This year marks a significant anniversary for U.S. Girls, the protean musical enterprise of multi-disciplinary artist, Meg Remy. 10 years ago Remy first used a 4-track recorder and a microphone to self-produce a series of spontaneous, starkly musical, ‘instant expressions’. These collisions of static, clang and sung melody seem in retrospect like a uniquely American display of minimalism, an unmistakably feminine counterbalance to Nebraska or Rev & Vega’s early sonic confrontations. In contrast, her latest work for 4AD and Royal Mountain Records, In A Poem Unlimited, Remy’s 6th album and 2nd LP for the label, was painstakingly crafted in multiple studios by a creative cast of 20+ collaborators. Remy traverses an immediate and increasingly politicized vision over the course of this decade of work. And while U.S. Girls, denoting the plural, is no longer a misnomer, In A Poem Unlimited may be Remy’s most individually distilled protest to date.

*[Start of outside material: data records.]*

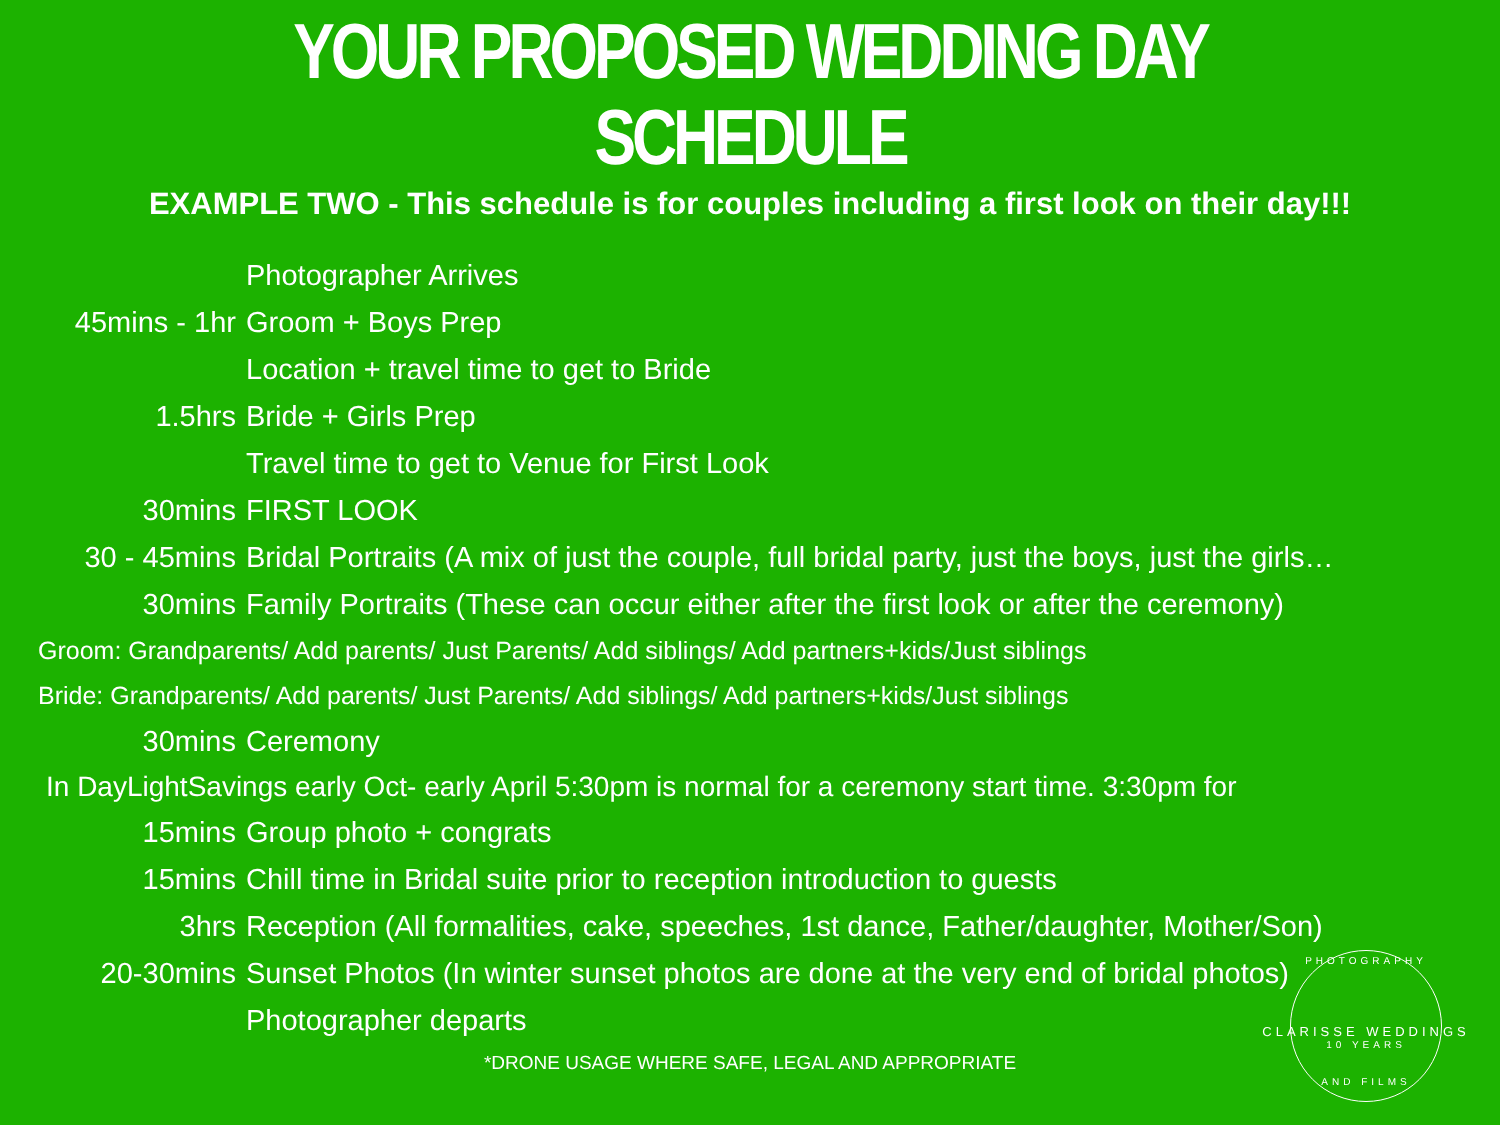YOUR PROPOSED WEDDING DAY SCHEDULE
EXAMPLE TWO - This schedule is for couples including a first look on their day!!!
Photographer Arrives
45mins - 1hr Groom + Boys Prep
Location + travel time to get to Bride
1.5hrs Bride + Girls Prep
Travel time to get to Venue for First Look
30mins FIRST LOOK
30 - 45mins Bridal Portraits (A mix of just the couple, full bridal party, just the boys, just the girls…
30mins Family Portraits (These can occur either after the first look or after the ceremony)
Groom: Grandparents/ Add parents/ Just Parents/ Add siblings/ Add partners+kids/Just siblings
Bride: Grandparents/ Add parents/ Just Parents/ Add siblings/ Add partners+kids/Just siblings
30mins Ceremony
In DayLightSavings early Oct- early April 5:30pm is normal for a ceremony start time. 3:30pm for
15mins Group photo + congrats
15mins Chill time in Bridal suite prior to reception introduction to guests
3hrs Reception (All formalities, cake, speeches, 1st dance, Father/daughter, Mother/Son)
20-30mins Sunset Photos (In winter sunset photos are done at the very end of bridal photos)
Photographer departs
*DRONE USAGE WHERE SAFE, LEGAL AND APPROPRIATE
PHOTOGRAPHY
CLARISSE WEDDINGS
10 YEARS
AND FILMS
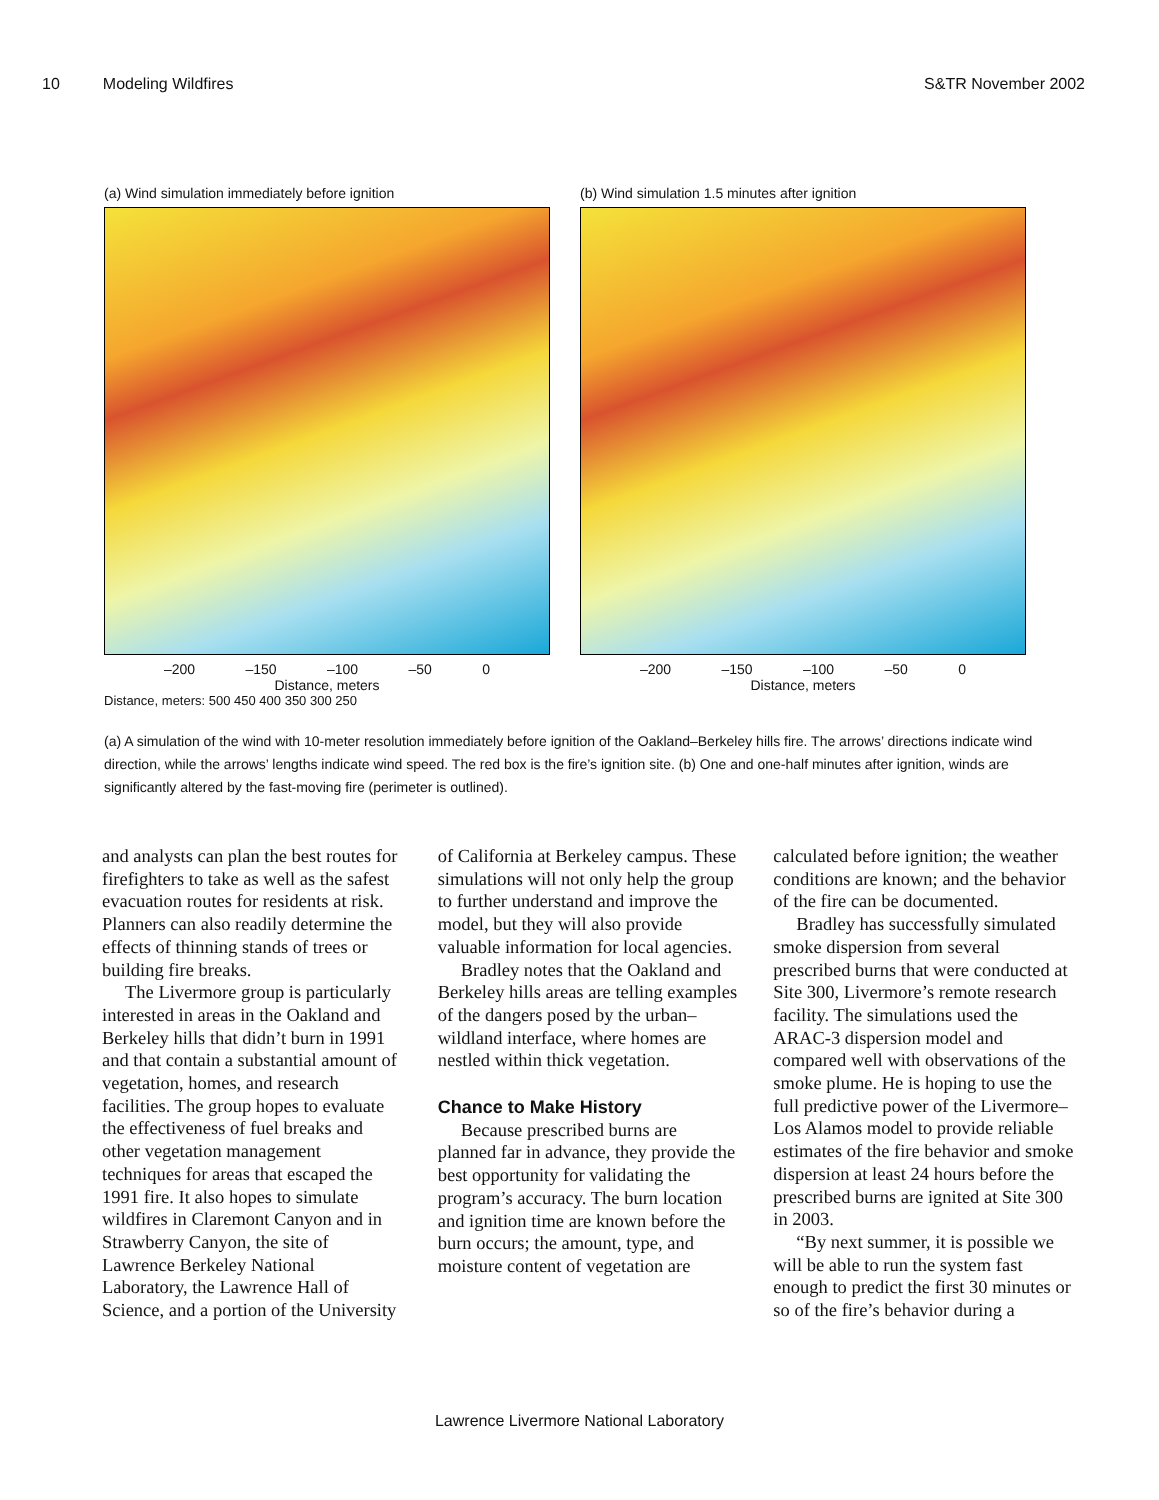10 Modeling Wildfires S&TR November 2002
(a) Wind simulation immediately before ignition
–200 –150 –100 –50 0
Distance, meters
Distance, meters: 500 450 400 350 300 250
(b) Wind simulation 1.5 minutes after ignition
–200 –150 –100 –50 0
Distance, meters
(a) A simulation of the wind with 10-meter resolution immediately before ignition of the Oakland–Berkeley hills fire. The arrows’ directions indicate wind direction, while the arrows’ lengths indicate wind speed. The red box is the fire’s ignition site. (b) One and one-half minutes after ignition, winds are significantly altered by the fast-moving fire (perimeter is outlined).
and analysts can plan the best routes for firefighters to take as well as the safest evacuation routes for residents at risk. Planners can also readily determine the effects of thinning stands of trees or building fire breaks.
The Livermore group is particularly interested in areas in the Oakland and Berkeley hills that didn’t burn in 1991 and that contain a substantial amount of vegetation, homes, and research facilities. The group hopes to evaluate the effectiveness of fuel breaks and other vegetation management techniques for areas that escaped the 1991 fire. It also hopes to simulate wildfires in Claremont Canyon and in Strawberry Canyon, the site of Lawrence Berkeley National Laboratory, the Lawrence Hall of Science, and a portion of the University
of California at Berkeley campus. These simulations will not only help the group to further understand and improve the model, but they will also provide valuable information for local agencies.
Bradley notes that the Oakland and Berkeley hills areas are telling examples of the dangers posed by the urban–wildland interface, where homes are nestled within thick vegetation.
Chance to Make History
Because prescribed burns are planned far in advance, they provide the best opportunity for validating the program’s accuracy. The burn location and ignition time are known before the burn occurs; the amount, type, and moisture content of vegetation are
calculated before ignition; the weather conditions are known; and the behavior of the fire can be documented.
Bradley has successfully simulated smoke dispersion from several prescribed burns that were conducted at Site 300, Livermore’s remote research facility. The simulations used the ARAC-3 dispersion model and compared well with observations of the smoke plume. He is hoping to use the full predictive power of the Livermore–Los Alamos model to provide reliable estimates of the fire behavior and smoke dispersion at least 24 hours before the prescribed burns are ignited at Site 300 in 2003.
“By next summer, it is possible we will be able to run the system fast enough to predict the first 30 minutes or so of the fire’s behavior during a
Lawrence Livermore National Laboratory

Opening with a dark, conga-infused drum break, lead-off track ‘Velvet For Sale’ establishes a moody, distinctly mysterious feel. If Half Free (Remy’s 2015 4AD offering) trafficked in dusty, sample-based textures, Poem represents an inversion of that instrumental formula; the non-sampled rhythms are themselves eminently sample-able. The newfound grooviness speaks to a central element of the new album’s collaborative spirit. All tracks save for two were performed by The Cosmic Range, an accomplished instrumental collective from Toronto, Remy’s adoptive hometown. Assembled by Matthew Dunn in 2014, The Cosmic Range is composed of some of Canada’s most accomplished improvisers, and includes longtime U.S. Girls producer / foil Maximilian ‘Twig’ Turnbull. The Range--whose eclectic combination of improvised psych, jazz, and propulsive dance music was first recorded on their 2016 New Latitudes debut (Idée Fixe)--is put to work here on a song cycle that is typically diverse for a U.S. Girls album. Remy is not content merely to establish a new sonic palette on successive albums. Instead she approaches each song as its own encapsulation, with the effect that her oeuvre is essentially genre-agnostic. On Poem, the buffet of sounds comprises a dizzying variety: disco, employed as a protest vernacular (‘Mad As Hell’), as well as an unrelenting assault (‘Time’); Remy’s beat-driven impulse, extended via The Cosmic Range’s vamping on hip hop producer Onakabazien’s produced loops (‘Incidental Boogie’ & ‘Pearly Gates’); moody, slow-burning funk, on the Twig co-writes (‘Velvet For Sale’ & ‘L-Over’); and forming the emotional core of the album, two earnest synth anthems, written in collaboration with D.C. based instrumentalist, Rich Morel (‘Rosebud’ & ‘Poem’).

As hectic as the stylistic detours may sound on paper, Remy and mixer / co-producer Steve Chahley will a consistent aesthetic into being, however multi-dimensional. With a voice as assured and engaged as Remy’s, track to track, one sees that genre-partisanship, in the contemporary music landscape, represents an irrelevantly conservative approach. The artist is intent on liberation both sonically and lyrically.

Poem features dark meditations reflecting charged atmospheres that directly precede and follow acts of violence. Many of the songs are character studies of women grappling with power; how to gain and exert it spiritually, as well as desperate strategies to mitigate its infliction. In ‘Pearly Gates’ a woman ingeniously decides to seduce St. Peter to assure heavenly entrance, to mixed effect, while in ‘Incidental Boogie’, a battered woman muses ironically that her partner’s abuse leaves so little physical evidence she can continue to show up at her job. Almost all of Remy’s lyrics seem to interrogate notions of morality, and the universal consequence of its deferment. As has so long been suggested in the artist’s work, action and inaction both have broad civic consequences. There is no escaping that the personal is entrenched in a political dimension and an acknowledgement of that may be the only liberator.

In an era of heightened turmoil, artists contend with a crossroads decision on cultural content, and how we engage with it as individuals. There is no shortage of media that lends distraction and offers a balm of comforting fantasy. For those, on the other hand, craving a thoughtful and probing inquiry into the iniquity of power, In A Poem Unlimited poses a substantial question; can you dance while you think?